WORK ITEM:
The needed output is the run of lines below from the one containing "administracion@hytesu.com" through the one containing "ālais ūdens, bet", copied exactly and free of pictures.

(Transcribed page contents)
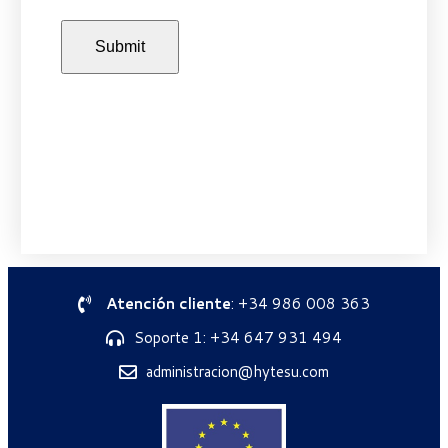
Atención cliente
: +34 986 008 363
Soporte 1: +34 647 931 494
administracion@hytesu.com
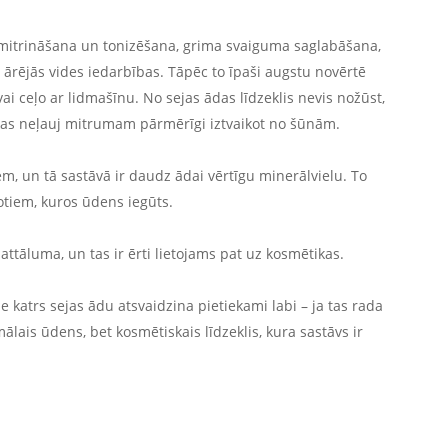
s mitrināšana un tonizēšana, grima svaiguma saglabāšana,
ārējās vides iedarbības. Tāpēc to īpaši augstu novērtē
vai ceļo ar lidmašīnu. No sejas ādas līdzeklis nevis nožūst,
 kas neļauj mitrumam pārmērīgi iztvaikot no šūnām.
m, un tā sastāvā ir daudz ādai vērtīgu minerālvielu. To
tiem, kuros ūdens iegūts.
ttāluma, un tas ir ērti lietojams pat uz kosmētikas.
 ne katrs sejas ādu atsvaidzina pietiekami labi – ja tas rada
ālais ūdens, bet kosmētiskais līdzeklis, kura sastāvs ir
* * *
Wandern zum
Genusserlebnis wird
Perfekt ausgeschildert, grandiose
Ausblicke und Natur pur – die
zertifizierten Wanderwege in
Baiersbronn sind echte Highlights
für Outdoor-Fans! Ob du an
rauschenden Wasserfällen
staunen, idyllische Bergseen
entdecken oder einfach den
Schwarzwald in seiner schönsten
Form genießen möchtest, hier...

FINISHED EXERCISE:
administracion@hytesu.com
s mitrināšana un tonizēšana, grima svaiguma saglabāšana,
ārējās vides iedarbības. Tāpēc to īpaši augstu novērtē
vai ceļo ar lidmašīnu. No sejas ādas līdzeklis nevis nožūst,
 kas neļauj mitrumam pārmērīgi iztvaikot no šūnām.
m, un tā sastāvā ir daudz ādai vērtīgu minerālvielu. To
tiem, kuros ūdens iegūts.
ttāluma, un tas ir ērti lietojams pat uz kosmētikas.
 ne katrs sejas ādu atsvaidzina pietiekami labi – ja tas rada
ālais ūdens, bet kosmētiskais līdzeklis, kura sastāvs ir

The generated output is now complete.